As President Obama tries to push yet another job plan through Congress, I can’t help but pause and wonder if there’s ever going to be an end to this sluggish economy.

When a 101-year-old gets foreclosed upon and evicted from her home, you know things aren’t getting better.

But these doom-and-gloom headlines don’t bother me. For most of my adult life, all I’ve heard is talking heads preaching about all the pleasantries my generation can expect.

We won’t have social security. Our retirement age is being pushed back to 72 (that’s if I am ever able to retire). And it looks like women are still fighting to be paid the same salary as men who do the exact same job.

In the four-and-a-half years I spent in college, the economy went from soaring high to taking a dump. It just so happened my major (print journalism) didn’t seem that great of a career choice, as newspapers were being bludgeoned to death. The best advice my guidance counselor had for me was to stay in school until the economy leveled out. I would be a fourth-year senior, if I listened to her.

When President Bush told us to spend, my generation spent wisely. We spent on our college education — taking out loans with the federal government. Now, the average college student is saddled with $23,000 of debt by the time they graduate, according to an article in the Wall Street Journal.

Our thanks is being released into the worst job market in 50 years, fighting for minimum-wage jobs that may or may not come with health benefits.

Well, I’m tired of the dilly-dallying of Washington and the mess that my parent’s generation left for us (sorry mom and dad, but you did kind of screw everything up).

Why don’t you put the task of getting the economy back on track in the hands of Generation Y?

Sure, we may spend most of our time online maintaining our virtual farms. OK, we may or may not know where Iraq is on the map.

But, gray-haired folks in Washington, it’s high time to hand over the reins and take a few lessons from Generation Facebook.


For instance, let’s look at our unhealthy addiction to reality television.

There’s pageant queens, bridezillas, pawn stars, animal hoarders, little people with pit bulls and extreme couponers.

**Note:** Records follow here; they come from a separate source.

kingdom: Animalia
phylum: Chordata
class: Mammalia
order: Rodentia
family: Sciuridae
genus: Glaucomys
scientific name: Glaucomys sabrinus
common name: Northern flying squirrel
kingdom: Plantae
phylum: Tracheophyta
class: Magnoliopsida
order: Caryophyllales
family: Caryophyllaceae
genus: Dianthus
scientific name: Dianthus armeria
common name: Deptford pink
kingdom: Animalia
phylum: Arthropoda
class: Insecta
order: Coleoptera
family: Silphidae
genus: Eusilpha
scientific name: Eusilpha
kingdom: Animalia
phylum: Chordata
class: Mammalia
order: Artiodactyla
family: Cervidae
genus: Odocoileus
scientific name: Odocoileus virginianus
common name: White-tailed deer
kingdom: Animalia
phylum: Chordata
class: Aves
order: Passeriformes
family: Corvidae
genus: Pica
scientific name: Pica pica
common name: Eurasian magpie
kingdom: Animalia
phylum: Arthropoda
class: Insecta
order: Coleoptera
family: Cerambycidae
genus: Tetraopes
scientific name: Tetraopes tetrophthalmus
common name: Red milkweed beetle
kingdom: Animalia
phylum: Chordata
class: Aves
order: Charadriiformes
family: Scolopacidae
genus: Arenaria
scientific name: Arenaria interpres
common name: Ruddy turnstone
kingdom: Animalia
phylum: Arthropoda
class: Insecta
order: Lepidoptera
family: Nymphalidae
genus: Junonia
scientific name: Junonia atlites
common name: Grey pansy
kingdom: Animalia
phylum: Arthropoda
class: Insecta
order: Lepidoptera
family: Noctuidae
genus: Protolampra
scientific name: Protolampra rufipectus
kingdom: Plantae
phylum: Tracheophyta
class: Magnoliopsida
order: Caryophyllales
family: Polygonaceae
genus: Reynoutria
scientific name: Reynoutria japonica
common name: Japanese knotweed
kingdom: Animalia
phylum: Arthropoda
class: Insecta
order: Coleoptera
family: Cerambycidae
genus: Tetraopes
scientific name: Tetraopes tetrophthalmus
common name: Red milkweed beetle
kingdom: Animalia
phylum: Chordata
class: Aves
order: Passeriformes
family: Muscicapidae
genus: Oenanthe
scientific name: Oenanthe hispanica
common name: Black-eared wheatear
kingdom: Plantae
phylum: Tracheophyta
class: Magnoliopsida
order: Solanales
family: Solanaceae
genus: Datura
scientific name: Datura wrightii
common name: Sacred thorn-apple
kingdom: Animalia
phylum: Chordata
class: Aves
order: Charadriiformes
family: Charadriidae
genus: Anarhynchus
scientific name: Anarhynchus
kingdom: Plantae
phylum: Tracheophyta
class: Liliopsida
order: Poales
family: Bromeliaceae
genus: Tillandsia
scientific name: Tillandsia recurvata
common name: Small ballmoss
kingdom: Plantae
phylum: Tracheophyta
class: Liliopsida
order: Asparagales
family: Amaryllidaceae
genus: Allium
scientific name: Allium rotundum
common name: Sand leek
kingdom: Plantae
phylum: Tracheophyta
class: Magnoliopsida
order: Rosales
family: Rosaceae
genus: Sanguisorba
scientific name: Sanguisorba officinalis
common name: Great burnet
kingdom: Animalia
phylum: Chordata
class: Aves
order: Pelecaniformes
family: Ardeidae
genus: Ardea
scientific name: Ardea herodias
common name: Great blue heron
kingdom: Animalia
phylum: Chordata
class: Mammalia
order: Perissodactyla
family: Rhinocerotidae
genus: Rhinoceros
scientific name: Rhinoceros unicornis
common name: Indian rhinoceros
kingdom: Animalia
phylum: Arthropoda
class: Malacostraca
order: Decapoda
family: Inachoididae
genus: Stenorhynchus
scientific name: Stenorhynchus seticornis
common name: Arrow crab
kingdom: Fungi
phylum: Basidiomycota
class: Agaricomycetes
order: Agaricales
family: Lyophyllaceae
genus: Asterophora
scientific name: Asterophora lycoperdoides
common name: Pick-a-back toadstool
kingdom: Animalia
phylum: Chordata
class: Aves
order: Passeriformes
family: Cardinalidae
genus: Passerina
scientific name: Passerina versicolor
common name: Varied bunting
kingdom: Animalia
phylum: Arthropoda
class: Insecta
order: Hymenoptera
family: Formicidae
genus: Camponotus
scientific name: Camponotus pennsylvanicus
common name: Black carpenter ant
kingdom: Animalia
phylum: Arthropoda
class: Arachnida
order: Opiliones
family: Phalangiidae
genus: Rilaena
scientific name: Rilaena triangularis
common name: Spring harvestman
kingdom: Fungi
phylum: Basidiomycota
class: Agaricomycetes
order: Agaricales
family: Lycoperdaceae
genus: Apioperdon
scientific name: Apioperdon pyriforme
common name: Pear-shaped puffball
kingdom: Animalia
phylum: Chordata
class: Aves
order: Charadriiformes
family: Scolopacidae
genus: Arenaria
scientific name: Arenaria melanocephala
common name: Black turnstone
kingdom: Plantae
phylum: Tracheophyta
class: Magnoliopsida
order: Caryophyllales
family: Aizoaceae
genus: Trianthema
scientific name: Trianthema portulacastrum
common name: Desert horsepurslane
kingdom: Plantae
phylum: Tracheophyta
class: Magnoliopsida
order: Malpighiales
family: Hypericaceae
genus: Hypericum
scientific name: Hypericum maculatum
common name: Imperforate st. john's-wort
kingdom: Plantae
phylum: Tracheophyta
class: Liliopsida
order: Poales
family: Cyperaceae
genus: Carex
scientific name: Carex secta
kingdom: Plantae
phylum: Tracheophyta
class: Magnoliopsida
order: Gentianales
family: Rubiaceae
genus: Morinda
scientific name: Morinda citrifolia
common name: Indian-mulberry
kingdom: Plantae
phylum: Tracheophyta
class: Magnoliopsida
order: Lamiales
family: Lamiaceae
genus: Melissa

If there’s anything I’ve learned, it’s that I can purchase thousands of dollars worth of groceries for $3.27; that I can purchase storage lockers and sell their filthy contents and make a profit; and that I can bilk prize money by parading my would-be daughter on the pageant stage.

Taking these lessons to heart, we can fix this economy. Sprinkle some extreme couponing here and there to fix the budget deficit, throw in some crazed bridezillas to handle international relations (they always seem to get their way) and viola! No more economic crisis.